Monday, December 20, 2004

Our PsyOps are different from your PsyOps

Goodness me, whatever will they think of next? Apparently, the recently launched EU operation in Bosnia (where the same NATO troops without most of the Americans merely exchanged one lot of badges for another) is considering the use of psychological operations (PsyOps). These will consist of them trying to persuade the local population that the troops are actually very friendly and want to bring peace and harmony. Oh, and also, please could you disarm and make our lives easier.

One EU military officer (nationality not mentioned) told the European Voice:
“In Bosnia, we see it [PsyOps] as a means to promote ethnic tolerance and to talk people into handing over illegal weapons. If you call it propaganda, that is OK. But propaganda is a loaded word. And our approach would be different to that of the US.”
Well, OF COURSE, it will be different. Ça va sans dire. Is not EVERYTHING the Europeans do different from the American approach? We fight wars differently, we spread propaganda differently.

Actually, the use of propaganda to fool the local population ….woops, sorry, to inform them of the good intentions of the invader goes back to at least the Trojan war. Was there not some business about a wooden horse? An early example of PsyOp, I’d say, though the Greeks did have an unfair advantage – those serpents from the sea.

Seriously, though, how will this differ from the sort of information sent over in British aircrafts during the Second World War? Even the European Voice article mentions NATO’s propaganda offensive against Milosevic during the last stages of the Yugoslav war and the American leaflets in Iraq.
“The US defence department defines PsyOps as operations to convey information to an audience in order to influence their emotions, motives and behaviour. Its purpose is to induce or reinforce attitudes favourable to a military undertaking. In Iraq, PsyOps have included broadcasting messages outside mosques and sending emails to senior personnel in Saddam Hussein’s army, offering them clemency in return for help in locating weapons of mass destruction.”
As usual, we are told that the Europeans’ approach will be different, “more a hearts and minds exercise” (though what the American one was if not a “hearts and minds exercise” it is hard to tell) without specifying what those differences are.

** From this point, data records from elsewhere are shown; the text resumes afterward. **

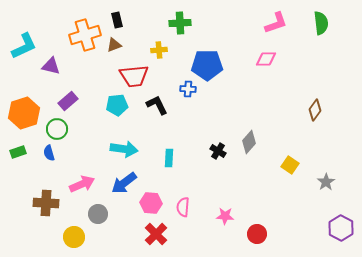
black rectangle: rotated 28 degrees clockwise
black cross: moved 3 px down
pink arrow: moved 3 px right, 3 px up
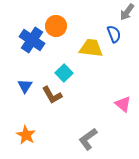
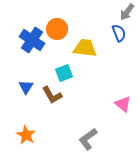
orange circle: moved 1 px right, 3 px down
blue semicircle: moved 5 px right, 1 px up
yellow trapezoid: moved 6 px left
cyan square: rotated 24 degrees clockwise
blue triangle: moved 1 px right, 1 px down
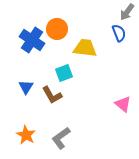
gray L-shape: moved 27 px left, 1 px up
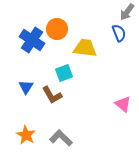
gray L-shape: rotated 80 degrees clockwise
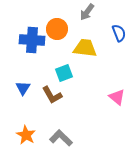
gray arrow: moved 40 px left
blue cross: rotated 30 degrees counterclockwise
blue triangle: moved 3 px left, 1 px down
pink triangle: moved 6 px left, 7 px up
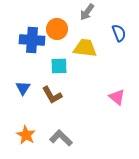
cyan square: moved 5 px left, 7 px up; rotated 18 degrees clockwise
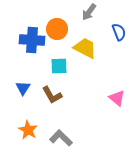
gray arrow: moved 2 px right
blue semicircle: moved 1 px up
yellow trapezoid: rotated 20 degrees clockwise
pink triangle: moved 1 px down
orange star: moved 2 px right, 5 px up
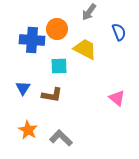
yellow trapezoid: moved 1 px down
brown L-shape: rotated 50 degrees counterclockwise
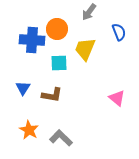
yellow trapezoid: rotated 95 degrees counterclockwise
cyan square: moved 3 px up
orange star: moved 1 px right
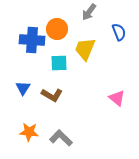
brown L-shape: rotated 20 degrees clockwise
orange star: moved 2 px down; rotated 24 degrees counterclockwise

According to Daniel Keohane of the perestroika europhile Centre for European Reform:
“People tend to like Europeans more. If I was advising Javier Solana [the EU’s high representative for foreign affairs], I would say emphasize the holistic approach. Say ‘yes, we have soldiers in your country. But we also have aid workers, diplomats, judges. So this is not just about stopping a conflict but we care about the reconstruction of your country too’.”
Muddled thinking, I fear. People do not necessarily like Europeans more. There is no sign of that anywhere and, in particular, they do not like “Europeans” in Bosnia, where they have not forgotten that it was the EU and various “Europeans” who remained obsessed with keeping the failing Yugoslavia together and resisted all attempts either to arm the Bosnians or to help them against Milosevic’s murderous thugs.

There is, however, a difference if Mr Keohane is to be believed. The Americans and other members of the coalition send engineeers, experts in finance to help the launch of a new currency and other suchlike people. The EU is taking in aid workers, whose “achievements” in the Balkans have been seriously criticized by the Court of Auditors, diplomats and judges. More jobs for the boys and girls. Very useful. Very “European”.